Apparently for 1898, purple was declared "in" as the most popular color for the whole winter.
I had to look up gigot sleeve on the internet and it was the leg-of-mutton sleeve!
The Gigot or Gigot De Mouton Sleeve 1825-1833 The sleeves of the Romantic Era are the main feature and were built on an inverted triangle bodice. The bodice décolletage was so exposed by the pull of the wide sleeves that it really showed off the chest, throat and the sloping shoulders. After 1825 the decade saw sleeves billow to huge proportions by 1833. They came to typify the look we now associate with the costume of the Romantic Era.
Moving on in years, I decided on a search between 1920 and 1922 on the word entertainment to find out how people amused themselves without the internet and all the gadgets that we have today.

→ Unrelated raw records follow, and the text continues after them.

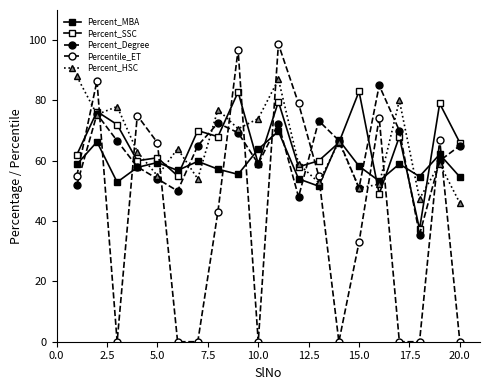

Reading right to left, list all the values displayed in this chart.

Percent_MBA: 54.6	62.1	54.8	58.9	53.3	58.2	66.9	51.6	54.0	69.8	63.8	55.5	57.2	59.8	56.8	59.4	57.8	52.9	66.3	58.8
Percent_SSC: 66.0	79.0	37.3	68.0	49.0	83.0	66.0	60.0	58.0	79.6	59.0	82.8	68.0	70.0	55.0	61.0	60.0	72.0	76.3	62.0
Percent_Degree: 65.0	60.0	35.5	70.0	85.0	51.0	66.7	73.2	48.0	72.3	59.0	69.3	72.5	65.0	50.0	54.0	58.0	66.6	75.5	52.0
Percentile_ET: 0.0	67.0	0.0	0.0	74.3	33.0	0.0	55.0	79.0	98.7	0.0	96.8	43.1	0.0	0.0	66.0	75.0	0.0	86.5	55.0
Percent_HSC: 46.0	59.0	47.4	80.0	52.2	51.0	66.3	52.8	59.0	87.0	74.0	70.6	77.0	54.0	64.0	55.0	63.0	78.0	75.3	88.0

In the Moberly Daily Monitor from Moberly Missouri from February 21, 1905, it said that the play, The Wise Uncle was brimming full of fun and comical situations and the cast of characters was certainly the best that could be found in Moberly.
Meanwhile, in the Las Vegas Optic, from Las Vegas, New Mexico, the Society section said that there was an Autumn Festival given by the ladies of the West Side Catholic Church October 8, 1910, featuring an entertainment under the direction of the Sisters of Loretto and excellent music by local talent and dancing to add to the enjoyment of the evening.
The Deming Headlight from Deming New Mexico, exhorted a few boys from discourteously persisting in smoking during the movies. The newspaper said, "This is the only seeming restriction and certainly ought to be complied with. One hour is not long to forego the individual pleasure for the safety and benefit of the whole."